*** Opening of Available data ***
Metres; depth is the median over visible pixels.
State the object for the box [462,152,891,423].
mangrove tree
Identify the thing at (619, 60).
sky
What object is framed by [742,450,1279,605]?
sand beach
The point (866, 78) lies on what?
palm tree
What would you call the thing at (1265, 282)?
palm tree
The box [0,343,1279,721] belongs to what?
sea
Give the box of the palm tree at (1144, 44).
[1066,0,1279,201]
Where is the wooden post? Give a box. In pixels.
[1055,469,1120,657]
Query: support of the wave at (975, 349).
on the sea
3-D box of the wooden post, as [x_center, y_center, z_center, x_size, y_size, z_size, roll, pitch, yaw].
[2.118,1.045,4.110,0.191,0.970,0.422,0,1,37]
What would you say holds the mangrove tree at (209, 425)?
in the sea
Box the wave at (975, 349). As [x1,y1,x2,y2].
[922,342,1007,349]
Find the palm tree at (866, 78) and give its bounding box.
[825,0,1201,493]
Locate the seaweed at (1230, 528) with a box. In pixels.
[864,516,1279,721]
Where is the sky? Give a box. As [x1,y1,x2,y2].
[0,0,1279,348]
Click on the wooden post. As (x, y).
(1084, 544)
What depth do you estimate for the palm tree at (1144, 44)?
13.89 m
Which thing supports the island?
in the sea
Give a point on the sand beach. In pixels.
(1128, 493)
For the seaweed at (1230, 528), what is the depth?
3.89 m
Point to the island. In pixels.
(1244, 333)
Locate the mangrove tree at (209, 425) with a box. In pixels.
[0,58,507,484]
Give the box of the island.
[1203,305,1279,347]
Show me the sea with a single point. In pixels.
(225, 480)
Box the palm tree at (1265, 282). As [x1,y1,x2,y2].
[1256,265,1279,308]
*** Close of Available data ***
__Work required__. Nothing is to be left out when the listing is copied, and every line must match exactly.

__Written response__.
Metres; depth is the median over visible pixels.
State the object for the box [462,152,891,423].
mangrove tree
Identify the thing at (619, 60).
sky
What object is framed by [742,450,1279,605]?
sand beach
The point (866, 78) lies on what?
palm tree
What would you call the thing at (1265, 282)?
palm tree
The box [0,343,1279,721] belongs to what?
sea
Give the box of the palm tree at (1144, 44).
[1066,0,1279,201]
Where is the wooden post? Give a box. In pixels.
[1055,469,1120,657]
Query: support of the wave at (975, 349).
on the sea
3-D box of the wooden post, as [x_center, y_center, z_center, x_size, y_size, z_size, roll, pitch, yaw].
[2.118,1.045,4.110,0.191,0.970,0.422,0,1,37]
What would you say holds the mangrove tree at (209, 425)?
in the sea
Box the wave at (975, 349). As [x1,y1,x2,y2].
[922,342,1007,349]
Find the palm tree at (866, 78) and give its bounding box.
[825,0,1201,493]
Locate the seaweed at (1230, 528) with a box. In pixels.
[864,516,1279,721]
Where is the sky? Give a box. As [x1,y1,x2,y2].
[0,0,1279,348]
Click on the wooden post. As (x, y).
(1084, 544)
What depth do you estimate for the palm tree at (1144, 44)?
13.89 m
Which thing supports the island?
in the sea
Give a point on the sand beach. In pixels.
(1128, 493)
For the seaweed at (1230, 528), what is the depth?
3.89 m
Point to the island. In pixels.
(1244, 333)
Locate the mangrove tree at (209, 425) with a box. In pixels.
[0,58,507,484]
Give the box of the island.
[1203,305,1279,347]
Show me the sea with a single point. In pixels.
(225, 480)
Box the palm tree at (1265, 282). As [x1,y1,x2,y2].
[1256,265,1279,308]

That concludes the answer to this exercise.